Marketing Plays A Key Role In Ensuring Customers Are Successful
In SaaS marketing, especially with products at low price points, the cost of stopping using it is low. Those products are even at greater risk. Marketing can play a role in retention by ensuring communications during onboarding are tied into getting them to experience the value of the product as soon as possible. Marketing needs to work in concert with Customer Success and make sure that you're giving your customers the tools to be successful. Ensure through good communication customers are always aware of different ways they can use the product across the lifecycle beyond purchase.
Should Marketing Own Customer Communication?
It can be defaulted to marketing because they're the ones making the promise before purchase. They have processes, systems and programs in place to communicate with people. Their names are in our databases and we've sent communications to them prior to purchase. The infrastructure can mean it ends up in marketing department even though there are great people only focused on Customer Success where that's their priority. Marketing is torn: we have to think about new and existing customers. We may not have the same priorities. If marketing owns it, they have to buddy up with the product team to ensure promises being made can be delivered upon. Align priorities within departments and remember: the customer is first but you have business goals.
Your Content Should Help People Before They Become Customers
Intercom in particular does a great job at helping even before you become a customer. Great content marketing starts with utility. You can't make the conversation just about you and your product.
Customers Are Your Best Ambassadors
Give your customers venues to be in the spotlight. People care about what peers are doing; when your customers are successful, find ways to publicly recognize them.

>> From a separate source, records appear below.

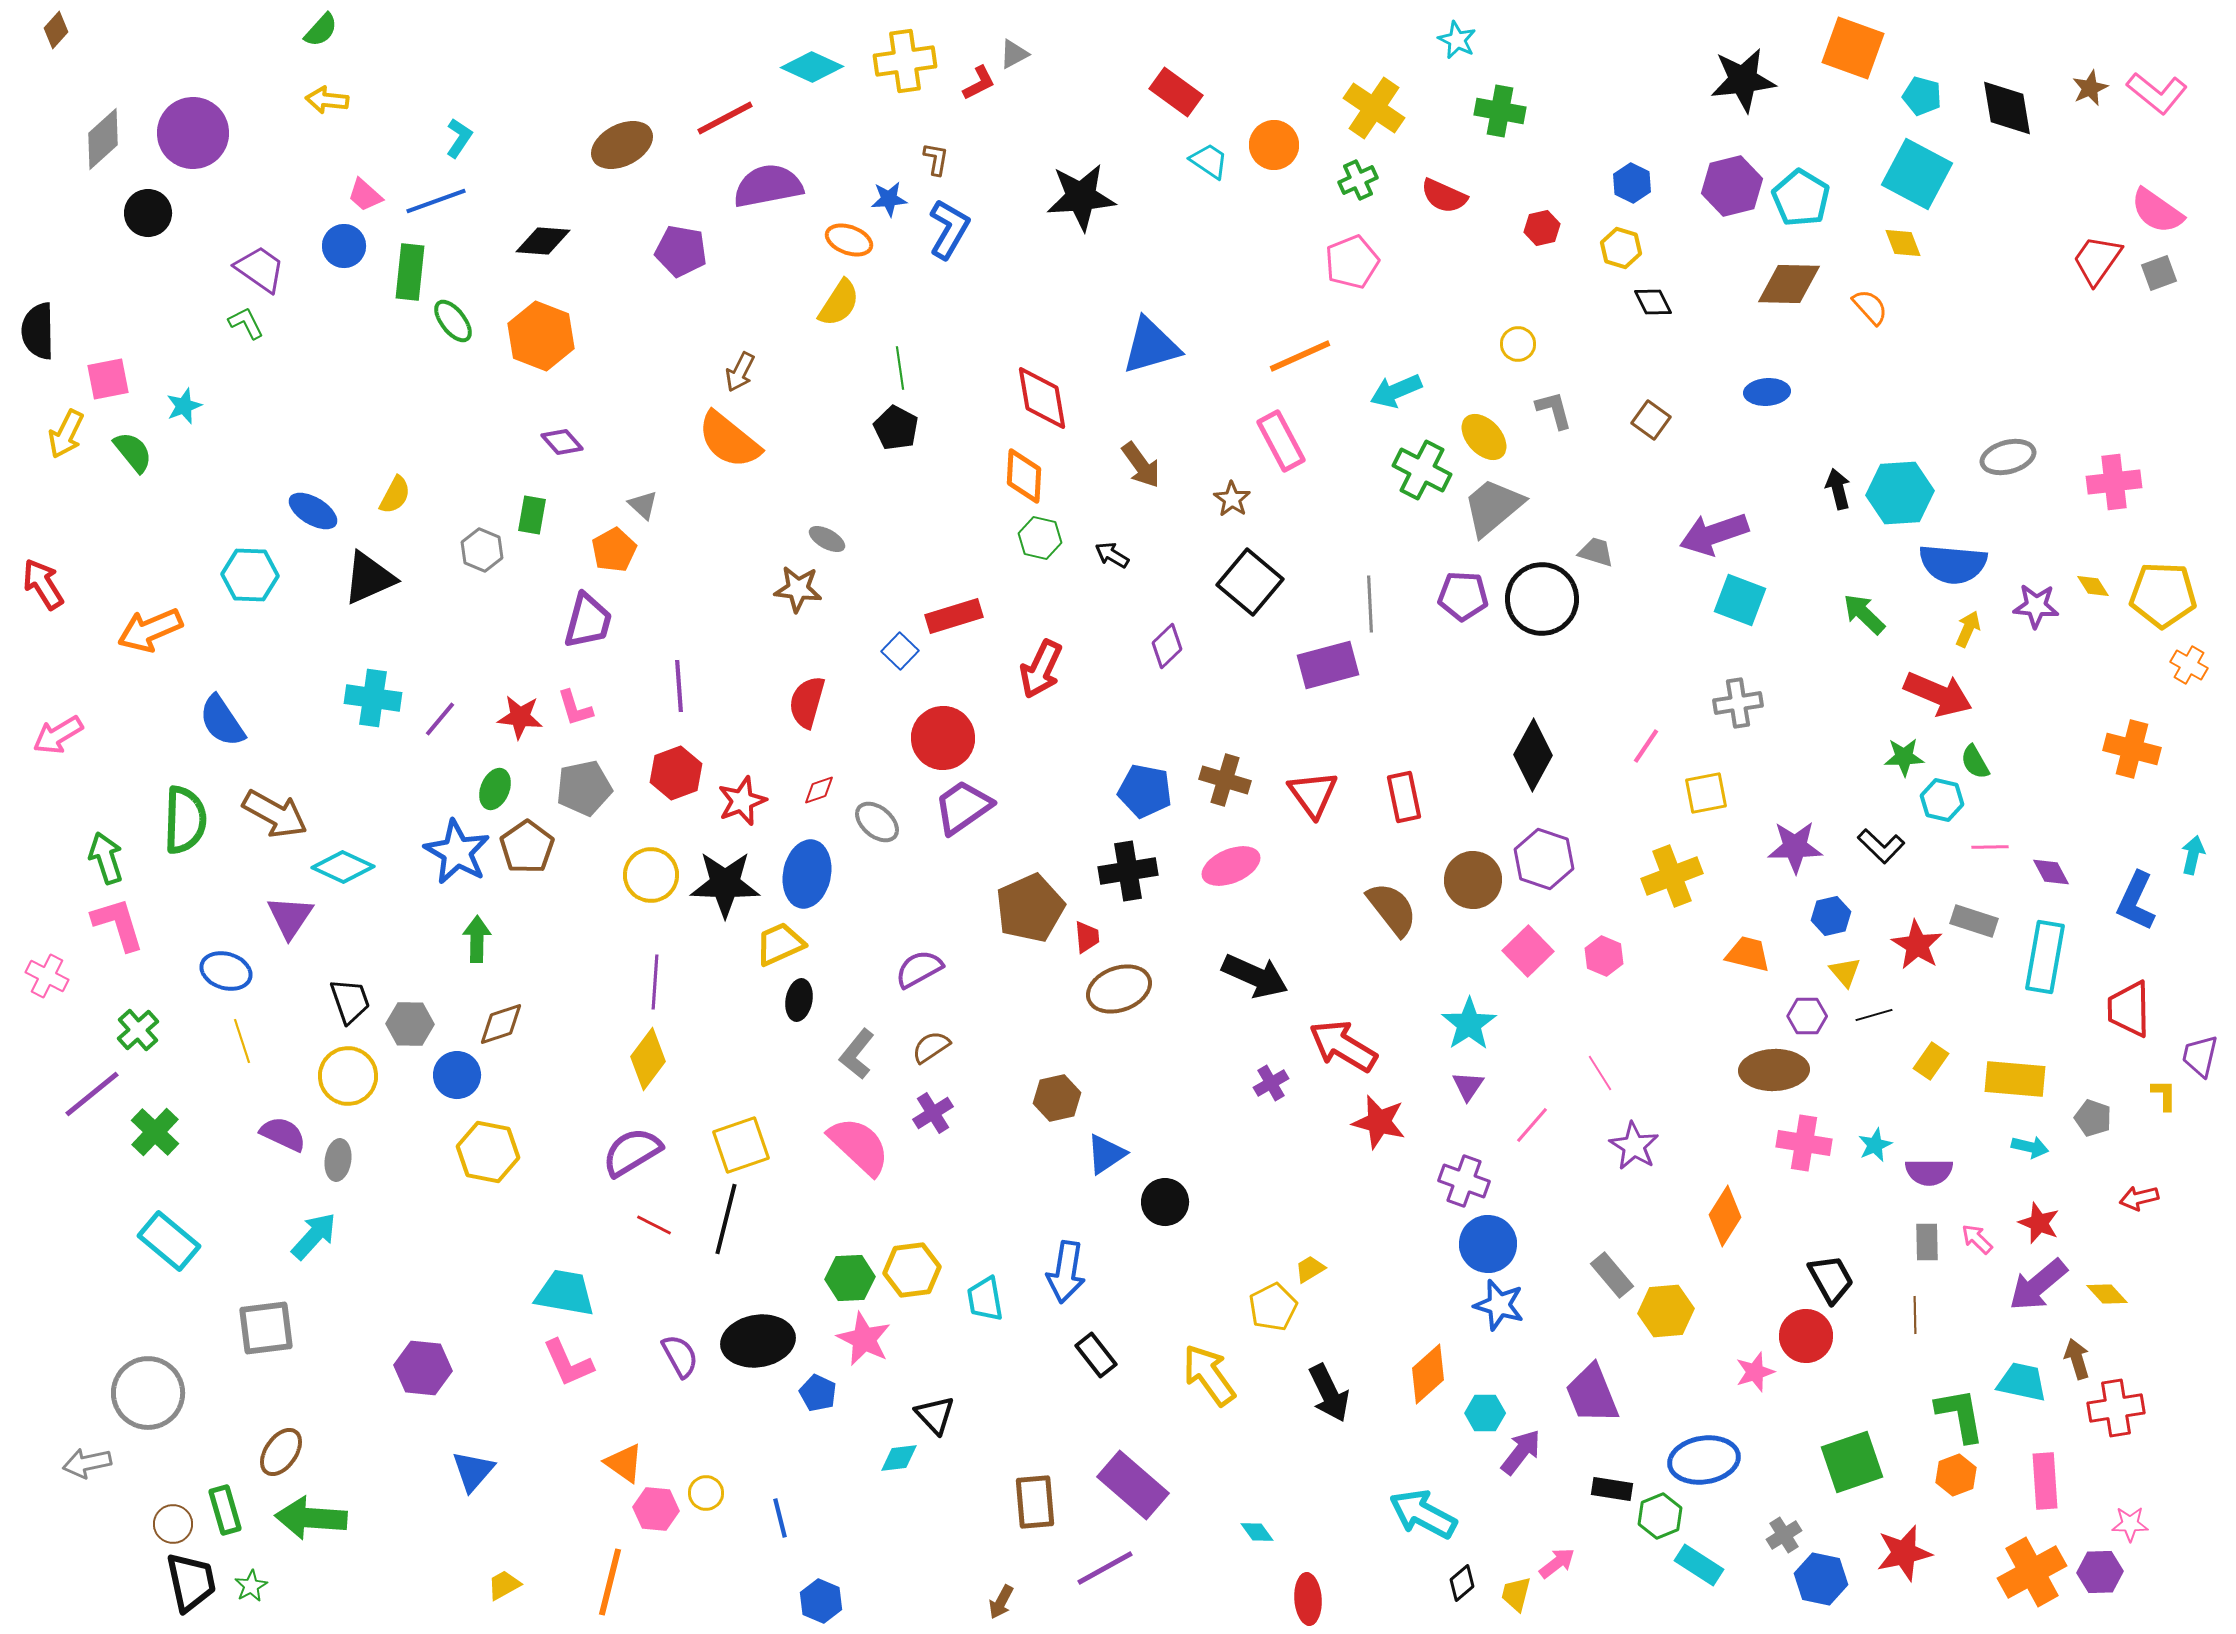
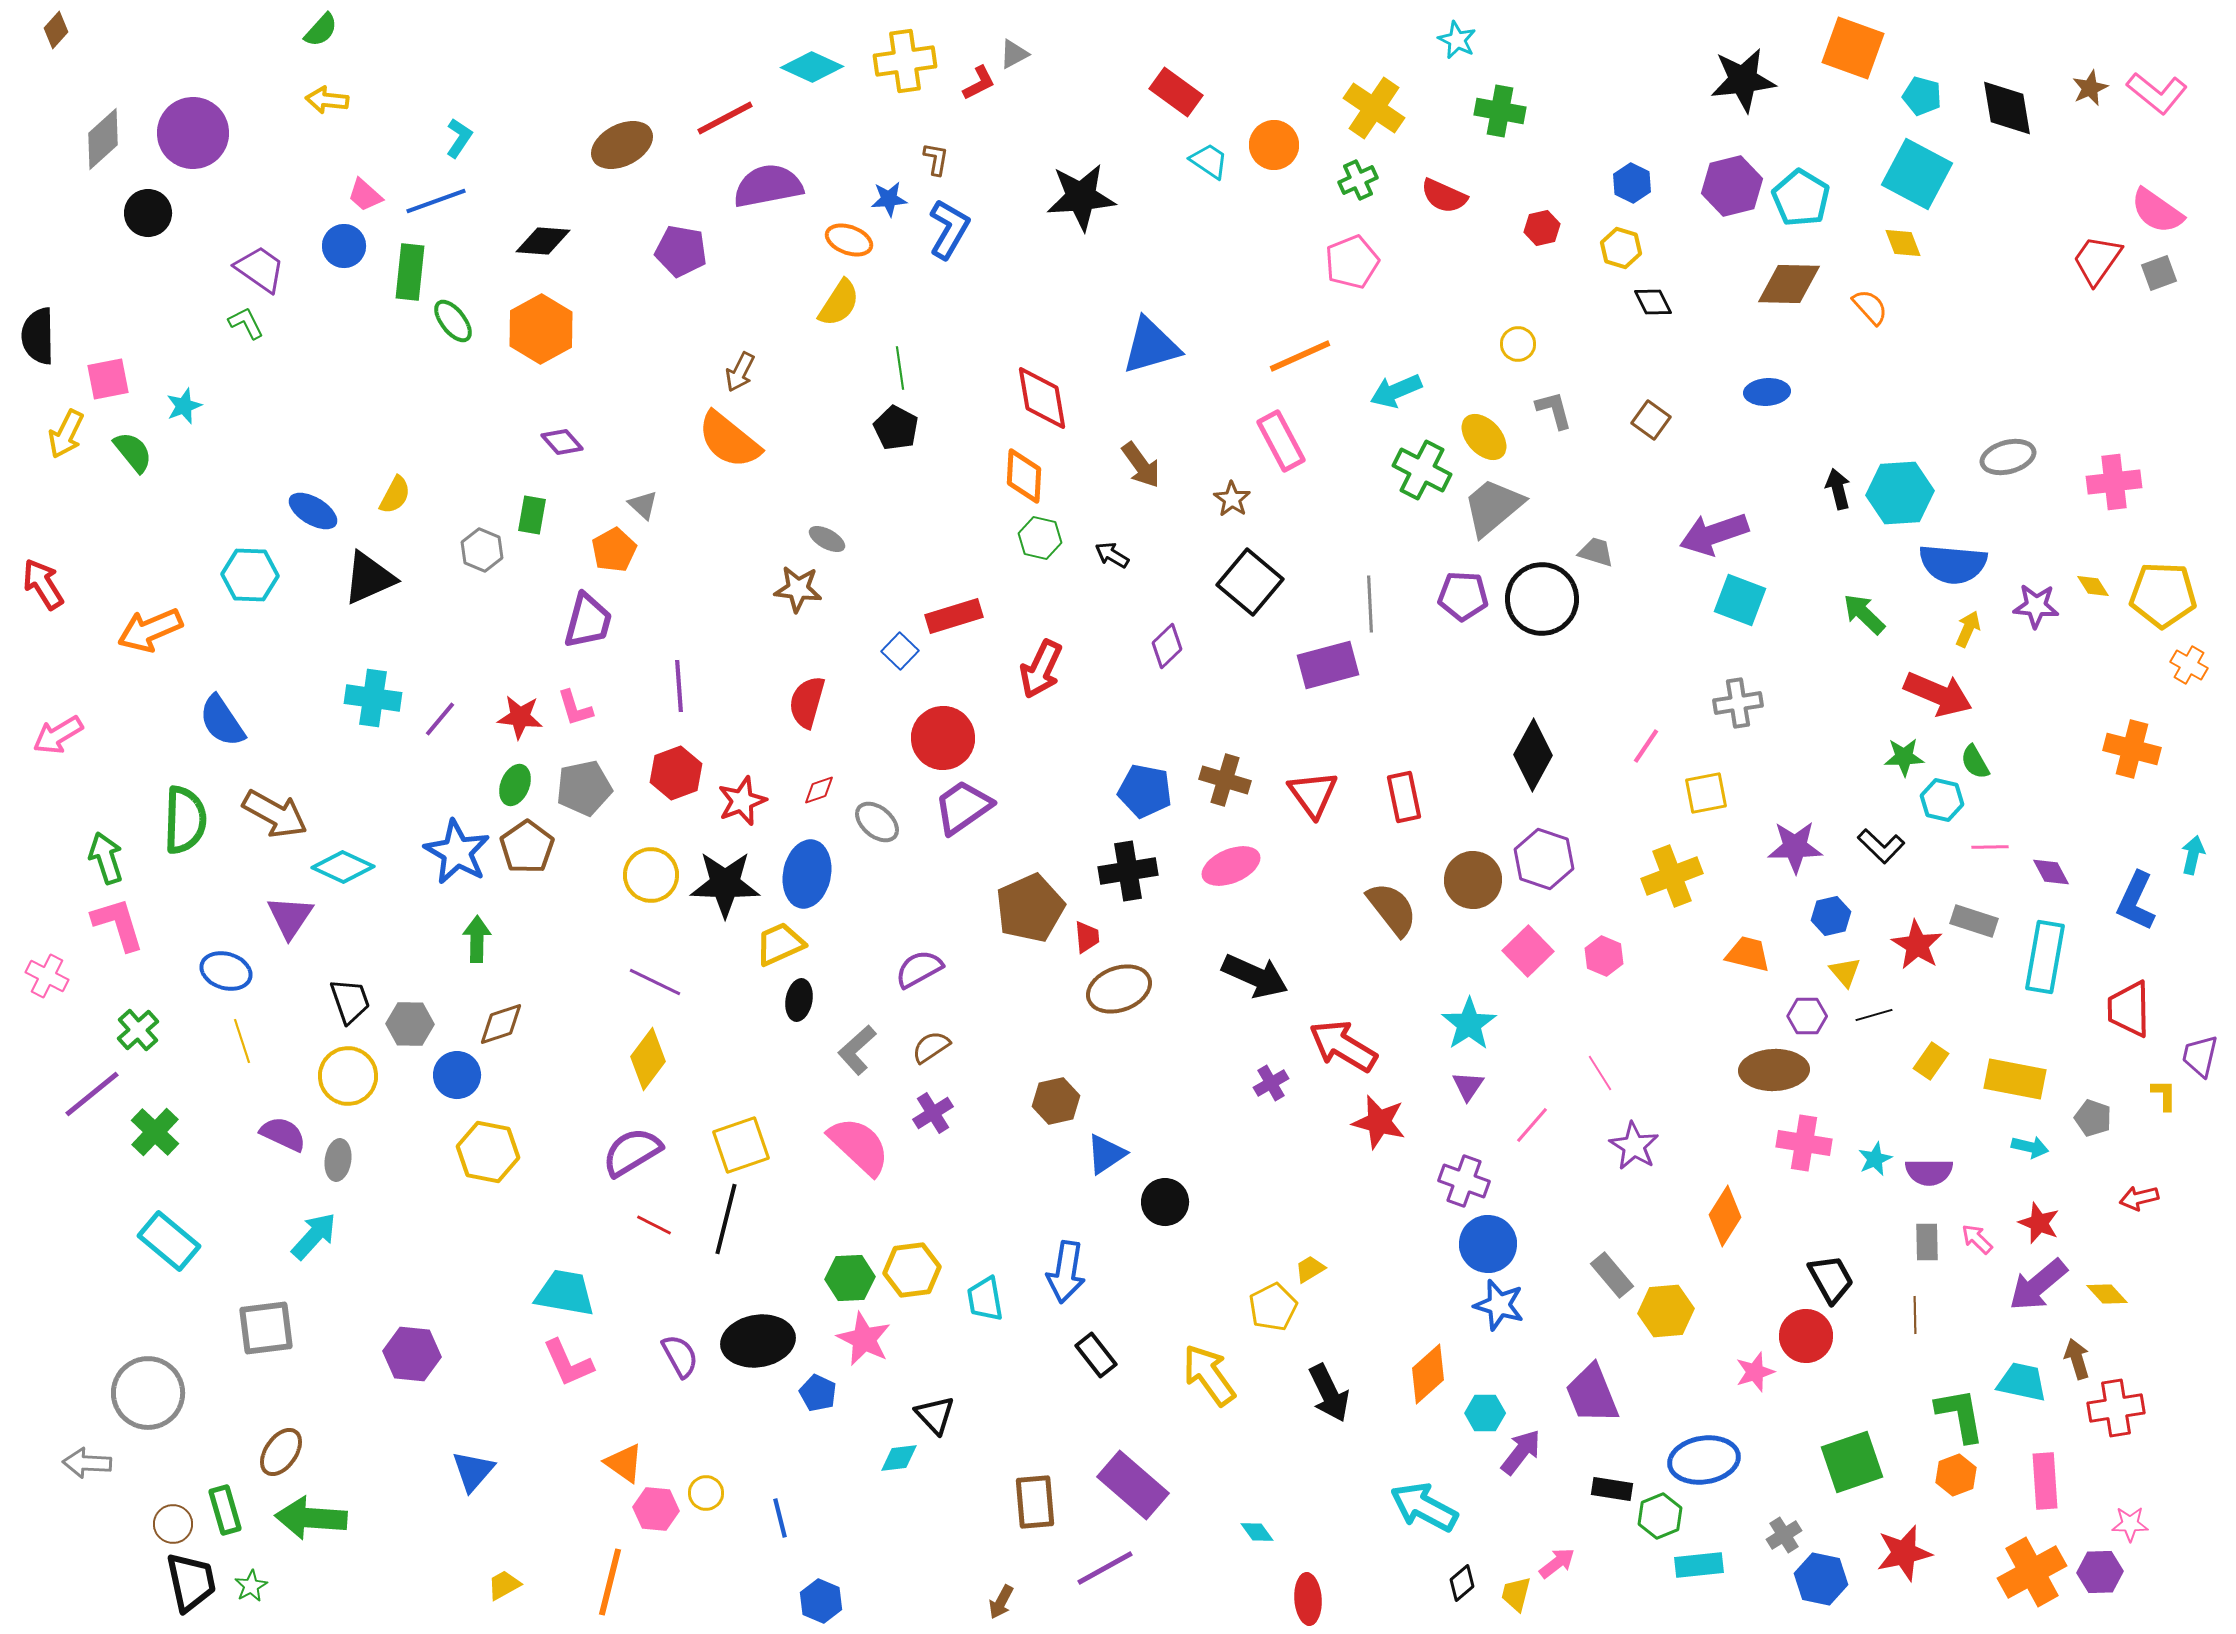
black semicircle at (38, 331): moved 5 px down
orange hexagon at (541, 336): moved 7 px up; rotated 10 degrees clockwise
green ellipse at (495, 789): moved 20 px right, 4 px up
purple line at (655, 982): rotated 68 degrees counterclockwise
gray L-shape at (857, 1054): moved 4 px up; rotated 9 degrees clockwise
yellow rectangle at (2015, 1079): rotated 6 degrees clockwise
brown hexagon at (1057, 1098): moved 1 px left, 3 px down
cyan star at (1875, 1145): moved 14 px down
purple hexagon at (423, 1368): moved 11 px left, 14 px up
gray arrow at (87, 1463): rotated 15 degrees clockwise
cyan arrow at (1423, 1514): moved 1 px right, 7 px up
cyan rectangle at (1699, 1565): rotated 39 degrees counterclockwise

Customer Research Can Prevent Churn
Basecamp did user research and found that customers were canceling but wanted to come back later. By talking to customers, Basecamp retains customers by implementing a "pause" feature. The other extreme is the New York Times that makes it easy to sign up for digital subscriptions but makes it very hard to pause. Make cancelation or pausing frictionless; you can even advertise this in the sales cycle, too, as a key differentiator. Your customers won't make your life hell by constantly coming and going; it provides peace of mind to know you can do something, not that you'd necessarily use it.